L’orchestre est son domaine de prédilection, comme en témoigne encore son ultime enregistrement, paru chez DG en 2013 donc, sous la direction de EP Salonen.
Précédée par la n°1 (1951), la Symphonie n°2 dite « Le Double », au titre si évocateur et toujours mystérieux (marque personnelle du musicien), est son premier grand chef d’oeuvre : créée par Charles Munch, la partition affirme un tempérament contemplatif, curieux des mondes invisibles, porteurs de climats suspendus et intensément oniriques.

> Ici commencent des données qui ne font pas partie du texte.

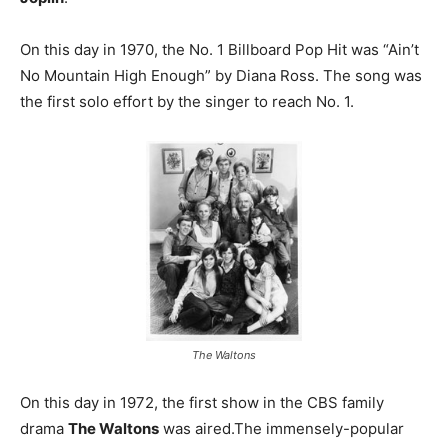
On this day in 1970, the No. 1 Billboard Pop Hit was “Ain’t
No Mountain High Enough” by Diana Ross. The song was
the first solo effort by the singer to reach No. 1.
The Waltons
On this day in 1972, the first show in the CBS family
drama
The Waltons
was aired.The immensely-popular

Les oeuvres phares. Puis ce sont Les Métaboles de 1965 (créées par George Szell et l’Orchestre de Cleveland), autre éclat à la renommée planétaire. Commanditaire, Rostro joue la création de son Concerto pour violoncelle en 1970, Tout un monde lointain … une pièce d’une finesse absolue, d’une gravité filigranée et poétique dont la richesse expressive la place aux côtés des plus grandes Å“uvres romantiques.
En 1978, le prophète capable de sonorités inédites culitvant les champs d’un imaginaire jamais exploré, produit La Nuit étoilée, hymne enchanté, envoûté, cultivé dans le souvenir et l’hommage au tableau de Vincent Van Gogh.
Après le violoncelliste Rostropovitch, Dutilleux se rapproche du violoniste Isaac Stern pour lequel il compose un autre chef d’oeuvre absolu, son Concerto pour violon L’Arbre des songes (1985), où onirisme et révélation se mêlent dans un climat de métamorphoses et d’affinités électives. D’une finesse inédite, d’une justesse troublante, l’écriture sait aussi cibler les brûlures de l’histoire, quand l’effroi éprouve l’humanité pourtant admirable : ainsi en 1997, Seiji Ozawa créée Shadows of time, où d’après le Journal d’Anne Franck, Trois enfants chantent : « Pourquoi nous ? Pourquoi l’étoile ? ». Le raccourci poétique qui fusionne immédiatement l’histoire et l’universel atteint ici une résonance bouleversante.

Dutilleux et les femmes. Il y aurait tout un chapitre à écrire sur la voix et la contribution des femmes dans l’oeuvre de Dutilleux : ainsi, en muses et en diseuses complices, Anne-Sophie Mutter lui prête la voix de son archet magicien pour Sur un seul accord ; la soprano Dawn Upshaw lui inspire Correspondances (2003) quand la voix de velours « double crême » de l’immense diva Renée Fleming le conduit à achever un ultime sommet pour voix et orchestre, Le Temps L’Horloge, créée par Seiji Ozawa au Japon en 2007, et dans sa version définitive à Paris en 2009. L’ultime invocation, véritable promesse pleine d’espérance (“Enivrez-vous !”) dit clairement l’élan jamais atténué d’un désir de fraternité et de partage. Derniers éclats d’un génie du timbre et de la construction qui a su faire scintiller texte vocal et texture orchestrale. Un maître assurément.